A study by Rutgers University shows that the GPT-4 language model can model simple amino acid and protein structures with unexpected precision.
Researchers at Rutgers University have explored the capabilities of the GPT-4 AI language model in basic structural biology tasks. The study, published in Scientific Reports, reveals that the model can make surprisingly accurate predictions about molecular structures.
The scientists asked GPT-4 to model the three-dimensional structures of the 20 standard amino acids. The AI model accurately predicted the atomic composition, bond lengths, and angles. However, it made errors when modeling ring structures and stereo-chemical configurations.

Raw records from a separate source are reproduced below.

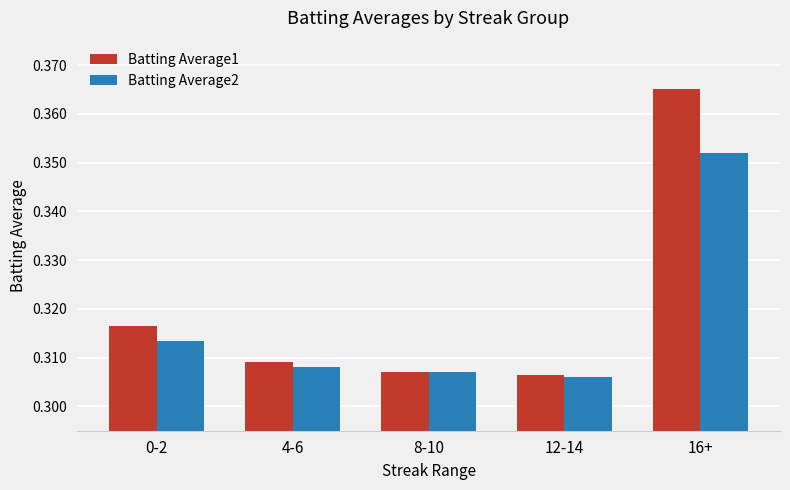

Which series has the largest range (max minus min)?

Batting Average1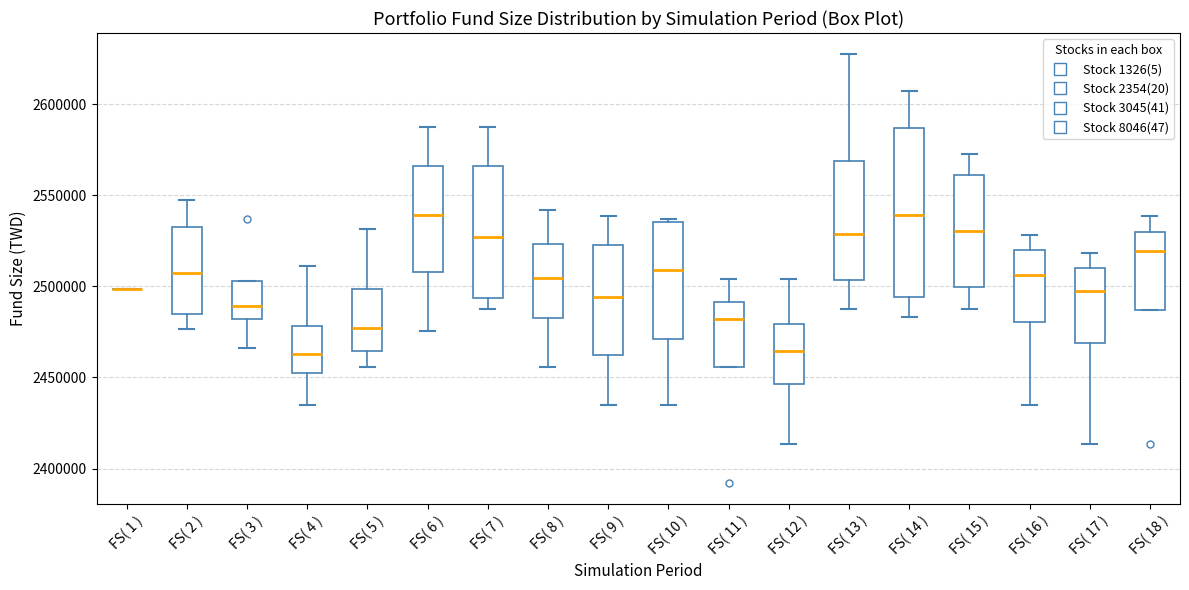

Reading left to right, read every box against the y-axis: the position of its median line, the range the box covers, and the ends of its whiskers. The values are not printed on the chart, so give them approximately, as read against the axis.

FS( 1 ): box collapsed to a line at 2500000, whiskers 2500000 to 2500000
FS( 2 ): median 2510000, box 2485000 to 2535000, whiskers 2475000 to 2545000
FS( 3 ): median 2490000, box 2480000 to 2505000, whiskers 2465000 to 2505000
FS( 4 ): median 2465000, box 2455000 to 2480000, whiskers 2435000 to 2510000
FS( 5 ): median 2475000, box 2465000 to 2500000, whiskers 2455000 to 2530000
FS( 6 ): median 2540000, box 2510000 to 2565000, whiskers 2475000 to 2585000
FS( 7 ): median 2525000, box 2495000 to 2565000, whiskers 2485000 to 2585000
FS( 8 ): median 2505000, box 2485000 to 2525000, whiskers 2455000 to 2540000
FS( 9 ): median 2495000, box 2460000 to 2525000, whiskers 2435000 to 2540000
FS( 10 ): median 2510000, box 2470000 to 2535000, whiskers 2435000 to 2535000 (just above the box's upper edge)
FS( 11 ): median 2480000, box 2455000 to 2490000, whiskers 2455000 to 2505000
FS( 12 ): median 2465000, box 2445000 to 2480000, whiskers 2415000 to 2505000
FS( 13 ): median 2530000, box 2505000 to 2570000, whiskers 2485000 to 2625000
FS( 14 ): median 2540000, box 2495000 to 2585000, whiskers 2485000 to 2605000
FS( 15 ): median 2530000, box 2500000 to 2560000, whiskers 2485000 to 2575000
FS( 16 ): median 2505000, box 2480000 to 2520000, whiskers 2435000 to 2530000
FS( 17 ): median 2495000, box 2470000 to 2510000, whiskers 2415000 to 2520000
FS( 18 ): median 2520000, box 2485000 to 2530000, whiskers 2485000 to 2540000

In another experiment, GPT-4 was asked to model the structure of an alpha-helix, a common protein structural element. This required integrating the Wolfram plugin for mathematical calculations. The resulting model was comparable to experimentally determined alpha-helix structures.
Additionally, GPT-4 analyzed the binding between the antiviral drug Nirmatrelvir and the main protease enzyme of SARS-CoV-2. The model correctly identified the involved amino acids and accurately specified the distances between interacting atoms.
Results open new possibilities for using language models in biology
These capabilities are remarkable because GPT-4 was not specifically developed for structural biology tasks. The researchers note that GPT-4's modeling method is unclear. It could use existing atomic coordinates from its training dataset or recalculate the structures from scratch - a definitive conclusion would require further extensive studies.
While dedicated AI tools like AlphaFold 3 can predict more complex structures, GPT-4 shows promise for basic structural biology tasks, according to the researchers. The modeling capabilities are currently still rudimentary and have limited practical applications.
Nevertheless, the team says the study sets a precedent for the application of this technology in structural biology. The researchers recommend further study of the capabilities and limitations of generative AI, not only in structural biology, but also for other potential life science applications.